The next day, however, Karen and Sharon arrive without Carla, who is not ready to take them back, admitting that Lizzie did the paperwork to reunite them. Karen and Sharon further reveal that Carla is using drugs again. Heartbroken and devastated, Lizzie tearfully runs away as Pete and Ellie follow. Ellie has Lizzie read their court statement, insisting she and Pete love her, and all three reconcile.

Four months later, the family prepares and attends another court hearing (during which Lizzie is seen calling Ellie and Pete "Mom" and "Papá"), where they finalize the adoption of the three. The family pose for a photo, joined by the judge, members of their extended family, and fellow foster families.

==Production==
The film was inspired by Anders's own experiences fostering and then adopting three siblings. The children were aged 6 years, 3 years, and 18 months. Anders talked to other adoptive families and teenagers who had grown up in care and then been adopted in order to research the character of Lizzie.

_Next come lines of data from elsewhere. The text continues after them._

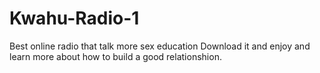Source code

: # Kwahu-Radio-1
Best online radio that talk more sex education
Download it and enjoy and learn more about how to build a good relationshion.
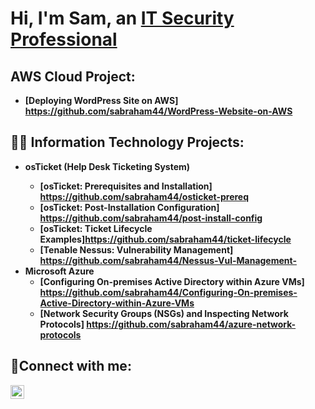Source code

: <h1>Hi, I'm Sam, an <a href="https://linkedin.com/in/samuiel-abraham">IT Security Professional</a></h1>

<h2>AWS Cloud Project:</h2>

- <b>[Deploying WordPress Site on AWS] https://github.com/sabraham44/WordPress-Website-on-AWS

  
<h2>👨‍💻 Information Technology Projects:</h2>

- <b>osTicket (Help Desk Ticketing System)
  - [osTicket: Prerequisites and Installation] https://github.com/sabraham44/osticket-prereq
  - [osTicket: Post-Installation Configuration] https://github.com/sabraham44/post-install-config
  - [osTicket: Ticket Lifecycle Examples]https://github.com/sabraham44/ticket-lifecycle
  - [Tenable Nessus: Vulnerability Management] https://github.com/sabraham44/Nessus-Vul-Management- 
- <b>Microsoft Azure</b>
  - [Configuring On-premises Active Directory within Azure VMs] https://github.com/sabraham44/Configuring-On-premises-Active-Directory-within-Azure-VMs
  - [Network Security Groups (NSGs) and Inspecting Network Protocols] https://github.com/sabraham44/azure-network-protocols

<h2>🤳Connect with me:</h2>

[<img align="left" alt="Josh | LinkedIn" width="22px" src="https://cdn.jsdelivr.net/npm/simple-icons@v3/icons/linkedin.svg" />][linkedin]

[linkedin]:https://www.linkedin.com/in/samuiel-abraham/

Rose Byrne joined the cast of the film on November 17, 2017. Isabela Merced co-stars alongside Mark Wahlberg for a second time, after previously working together on Transformers: The Last Knight in 2017. Octavia Spencer, Tig Notaro, Iliza Shlesinger, Gustavo Escobar (Gustavo Quiroz), Julianna Gamiz, and Tom Segura were added to the cast in February 2018, with filming beginning the following month, and lasting until May 14.

==Release==
Instant Family was originally scheduled for release in the United States on February 15, 2019, before being moved up three months, to November 16, 2018. On November 10, 2018, it was announced the film's November 11 premiere in Los Angeles would be canceled due to the Woolsey Fire, but that a screening would take place at an evacuation center for victims of the fires. Instant Family became available on Digital on February 19, 2019, and on DVD/Blu-Ray on March 5, 2019.

==Reception==
===Box office===
The film grossed $67.4 million in the United States and Canada, and $53.2 million in other territories, for a worldwide total of $120.6 million, against a production budget of $48 million.

In the United States and Canada, Instant Family was released alongside Fantastic Beasts: The Crimes of Grindelwald and Widows, and was projected to gross $15–20 million from 3,258 theaters in its opening weekend. It made $4.5 million on its first day, including $550,000 from Thursday night previews. It went on to debut to $14.5 million, finishing fourth at the box office. Deadline Hollywood said the opening, compared to the $48 million budget, "isn't spectacular, but there's hope that [the] film could leg out...over Thanksgiving." In its second weekend, the film dropped only 15% to $12.3 million (including $17.2 million over the five-day Thanksgiving frame), finishing sixth.

===Critical response===
On review aggregator Rotten Tomatoes, the film holds an approval rating of based on reviews and an average rating of . The website's critical consensus reads, "Instant Family may not quite capture the complexity of real-life adoption, but fittingly for the unconditional bond it honors, this flawed yet well-intentioned dramedy is ultimately worth the investment." On Metacritic, the film has a weighted average score of 57 out of 100, based on 28 critics, indicating "mixed or average" reviews. Audiences polled by CinemaScore gave the film an average grade of "A" on an A+ to F scale, while PostTrak reported filmgoers gave it an 83% overall positive score and a 61% "definite recommend".